Embracing uncertainty

9 March 2024

Elise Droste (Alfred Wegener Institute)

A ship is its own little cosmos. It is isolated, has its own routine, and resources are limited. Then we put a bunch of enthusiastic scientists on board with an ambitious mission, and send them to Antarctica, one of the most remote and extreme places on Earth. What could possibly go wrong?

PICCOLO has scientific objectives to fulfil, and each scientist will have additional smaller ones. Opportunities to steam to the Southern Ocean and to do research around Antarctica don’t come around every day. It could be a once in a lifetime experience. We leave families behind for months to sample seawater. We put our lives back home on hold to be here. Driven by curiosity and wonder for the natural world, we choose to be on this ship and are grateful for it, but of course, there is a pressure to come back with lots of data. Good data.

It rapidly becomes clear that our circle of influence ... is very small in this place. It is dwarfed by the waves, the weather, the ice

Elise Droste (Alfred Wegener Institute)

We’ve brought with us hopes and expectations for what we want to achieve. Sharing these with each other fuels the excitement and increases the ambition. However, from the moment the ship left port in Punta Arenas, all the promises we made in proposals and plans were placed into Poseidon’s hands. It rapidly becomes clear that our circle of influence, the things we have direct control over, is very small in this place. It is dwarfed by the waves, the weather, the ice, but also limited by (un)available resources on board, and people’s energy to keep going despite constant change.

What was true an hour ago, might not be true now. The plan we made only works if the sea ice cover doesn’t change too much, but the winds and currents don’t care. The plan was to go south and then north, but a storm forces us to first go north and then south. And even when everything is going swimmingly, that’s when your analysis instrument in the lab decides to misbehave and screams for hours of troubleshooting. Say goodbye to that one hour of social time you were looking forward to.

A lone penguin stands before the ocean at the edge of an ice floe.

There is some irony in struggling with uncertainty as a scientist, seeing as science revolves around uncertainty and the unknown. We speak its language, understand its implications, and accept its presence, but when it comes to our own lives, how well do we really deal with it?

People on board are in constant adaptation mode.

Elise Droste (Alfred Wegener Institute)

It’s human nature to avoid change and uncertainty. It can be stressful and unwanted. When we find ourselves on a (very sophisticated) floating piece of steel in the middle of the ocean and plans tend to change from hour to hour, we want to find a way to navigate that constant change. People on board are in constant adaptation mode. It’s a given, flexibility is key, and we soon find that creativity becomes an extremely helpful – or even necessary – skill to have.

When change is sudden and threatens work into which we’ve already invested many hours of our time, it can be painful and difficult to accept. However, the more extreme the situation, the more we are forced to see it from a larger perspective. A medivac caused us to literally instantly drop our preparations to jump onto an ice floe found half an hour previously, and strap all equipment down to steam to the other side of the Antarctic Peninsula.

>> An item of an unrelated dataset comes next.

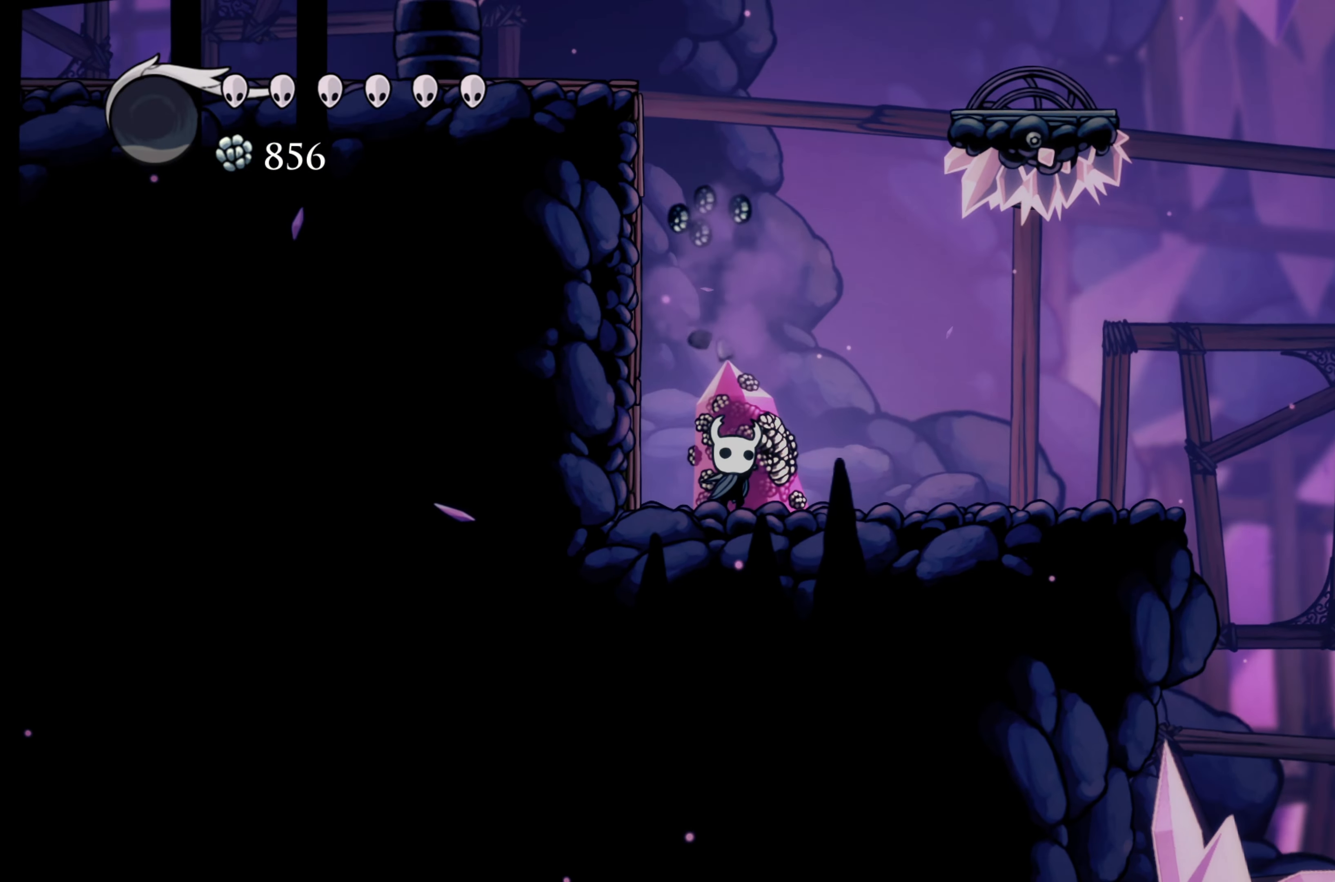
{"dt_ms": 500, "buttons": ["X"], "left_stick": "up", "right_stick": "center", "events": [[50, "X", "up"], [116, "X", "down"], [166, "X", "up"], [233, "X", "down"]]}
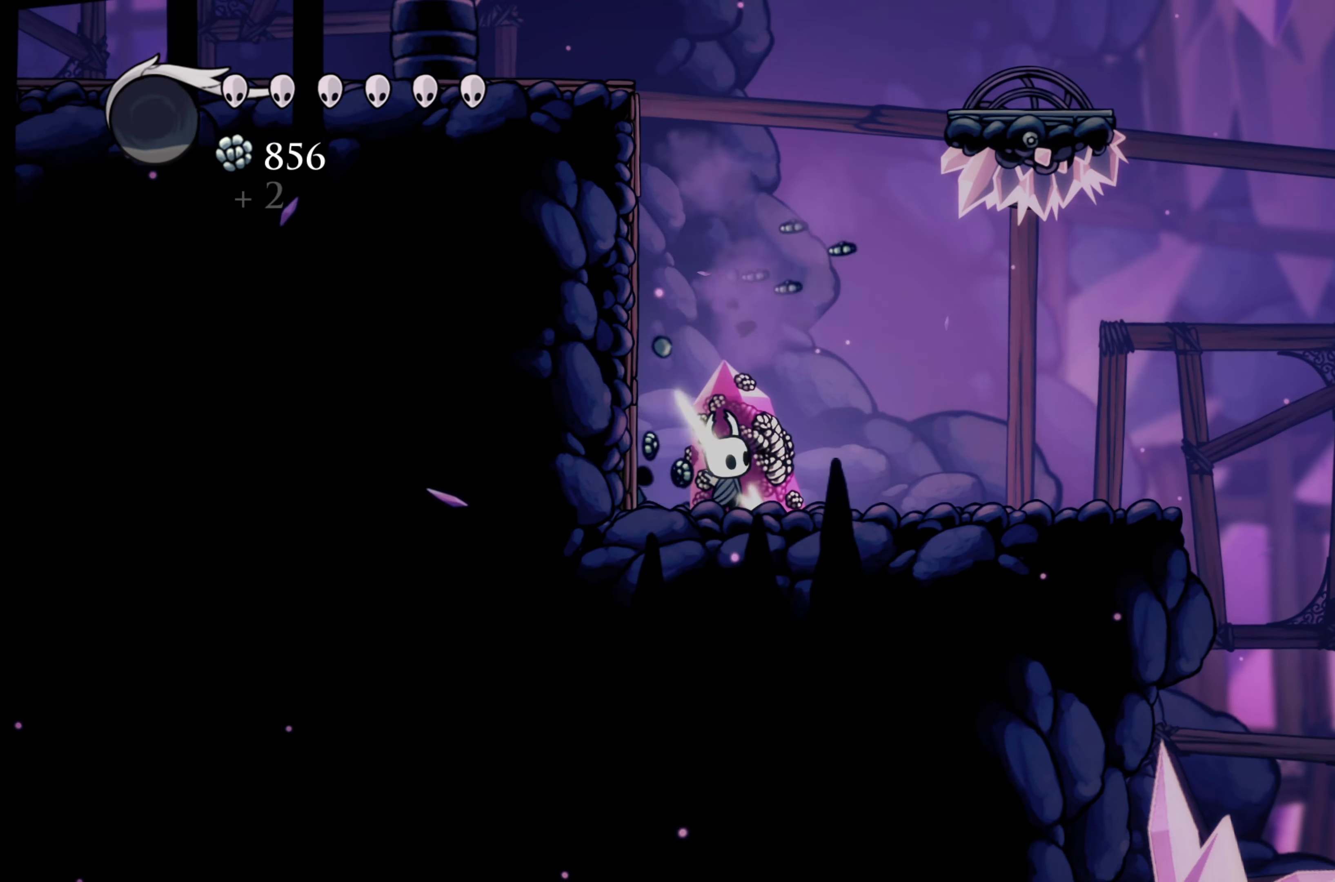
{"dt_ms": 500, "buttons": ["X"], "left_stick": "up", "right_stick": "center", "events": [[33, "X", "up"], [66, "X", "down"], [150, "X", "up"], [200, "X", "down"], [250, "X", "up"], [300, "X", "down"], [383, "X", "up"], [450, "X", "down"]]}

Within minutes, emotions leapt from almost child-like excitement with the prospect of stepping onto the Antarctic ice, accompanied by some pressure to get all the preparations done in time and the anticipation of something new and epic, into a void where there was only concern for the patient and uncertainty as to what was going to happen next.

A frozen valley between two snow-covered mountains.

In this case, the highest priority was crystal clear and easy to accept. In other, perhaps less dramatic scenarios, priorities can be more challenging to identify, and different perspectives are harder to see. But without fail, the people on board manage to do so anyway. They see change as opportunity. With it comes the attitude to make the best of the given situation. We can’t change the circumstances, but what can we do with the little things that we do have control over?

I identify this resilient attitude with life and science on board, because this is where I’ve been hyper-aware of it being put into action. Certain challenges feel intensified on a ship. We don’t have the usual people in our lives around us who we can turn and rant to about our struggles, we can’t extract ourselves from our surroundings to get away from it all, and we certainly cannot let off steam in the pub.

But the more I think about it, the more I wonder whether these challenges are any different from the ones back on land. Do we find it easier to deal with the ones on board only because we feel like we don’t have a choice? Maybe none of it is easy at all, but we are just willing to embrace uncertainty more in some situations than in others. It is then a nice reminder that if we can embrace the uncertainties when in unpredictable seas and ice, perhaps we can embrace the uncertainties of our lives on land a bit tighter, too.